Metasearch updates

For those that have been interested and following development, I’ve completed the harvesting component of the Metasearch tool.  Basically, we are invisioning this tool as a hybrid search…we harvest as much data as we can but federate search when we have to.   Then we bring together the results and rank them within the context of the returned results.  Anyway, here’s the updated search screen:

screen20060313.PNG

You can see from the screen shot, the search is querying ~25 databases in about 8 seconds.  The reason why we are getting such good results is many of these items have been harvested an indexed within our mysql harvested database (which by the way, is internally normalized to dublin core.  I realize we lose some granularity in the metadata, but for our purposes [search], I think that its ok — though I guess we’ll see).

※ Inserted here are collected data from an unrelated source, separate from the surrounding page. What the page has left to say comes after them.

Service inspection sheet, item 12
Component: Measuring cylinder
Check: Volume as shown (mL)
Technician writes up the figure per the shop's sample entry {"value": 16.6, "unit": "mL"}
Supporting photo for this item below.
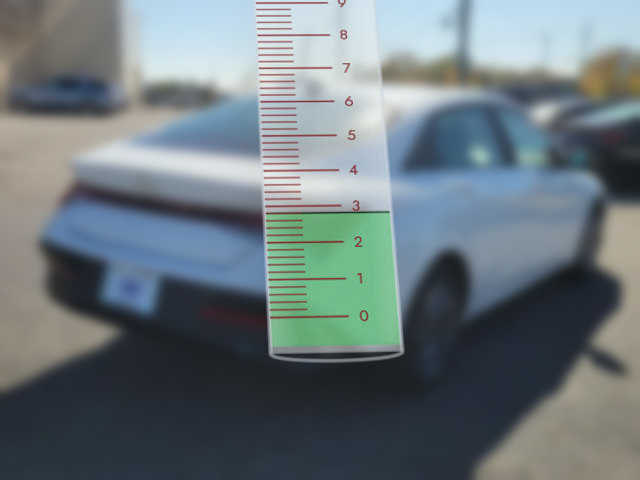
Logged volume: {"value": 2.8, "unit": "mL"}
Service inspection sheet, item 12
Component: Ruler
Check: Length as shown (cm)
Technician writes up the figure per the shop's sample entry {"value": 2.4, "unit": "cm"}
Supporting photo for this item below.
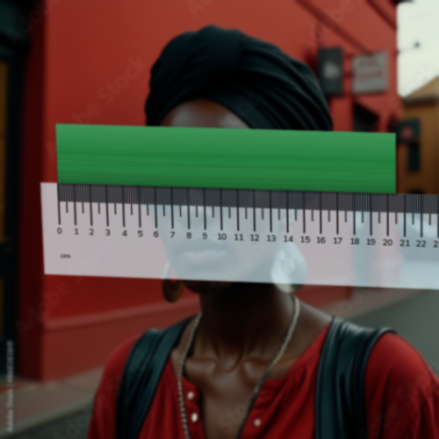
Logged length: {"value": 20.5, "unit": "cm"}
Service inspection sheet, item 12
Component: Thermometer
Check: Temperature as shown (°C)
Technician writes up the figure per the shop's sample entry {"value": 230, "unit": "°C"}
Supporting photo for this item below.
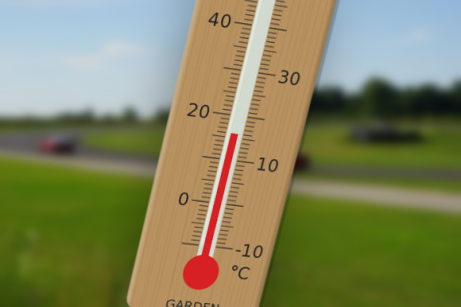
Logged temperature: {"value": 16, "unit": "°C"}
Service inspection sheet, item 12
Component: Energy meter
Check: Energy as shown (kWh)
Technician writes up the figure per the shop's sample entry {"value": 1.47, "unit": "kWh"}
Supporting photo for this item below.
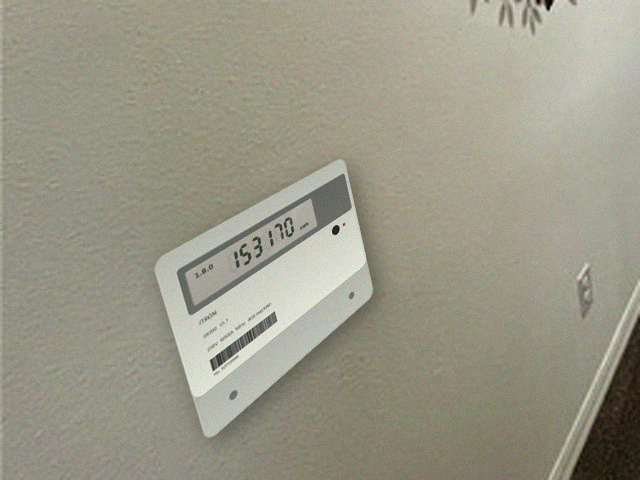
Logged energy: {"value": 153170, "unit": "kWh"}
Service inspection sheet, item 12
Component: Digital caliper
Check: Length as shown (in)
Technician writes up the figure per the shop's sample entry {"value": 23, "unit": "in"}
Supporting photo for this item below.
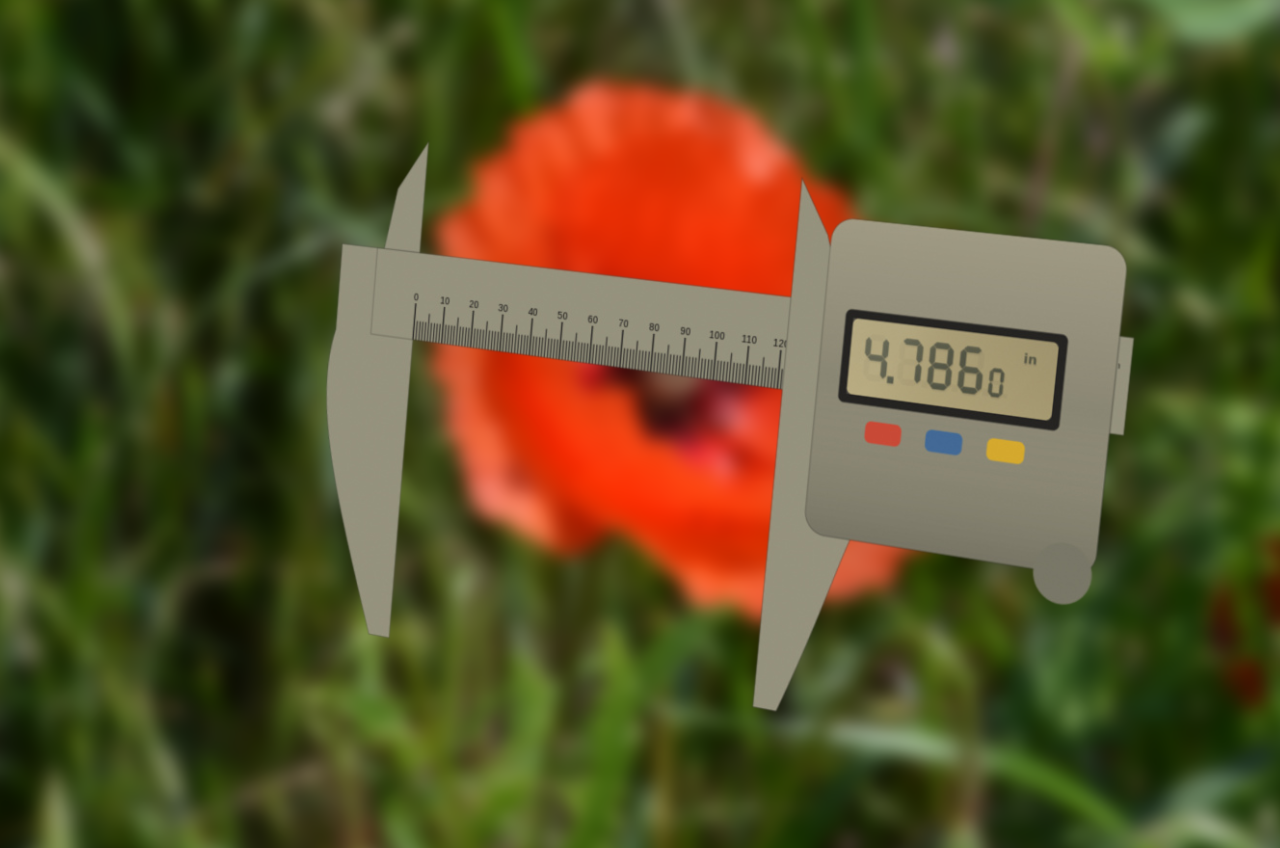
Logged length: {"value": 4.7860, "unit": "in"}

Currently, the ranking algorithem is fairly simple.  It uses the following to create a numeric rank:

  • Exact title match
  • Instring title match
  • words in title (with first word in the phrase ranking higher)
  • match within the subjects
  • match within the creators
  • instring match in all metadata (all words together)
  • instring match of each search word within the metadata

The number that comes up isn’t a percentage by any sense of the word — but it does seem to do a pretty good job of putting the most relevant result in the returned record set on the top.  Anyway, I have a list of 2500 actual user searches and I’m going to be writing a script to beat the heck out of this tool, capturing error messages, time to process, number of results, etc. to see how this might work under load.  Currently, we have a metasearch tool that we pay for, Innovatives MetaFind.  However, looking at the numbers sent to us by III, usage for this tool (and you have to realize, its been available for a year), has hovered around 90 queries a day.  I know the system could easily handle this type of load — but we are expecting this to be successful.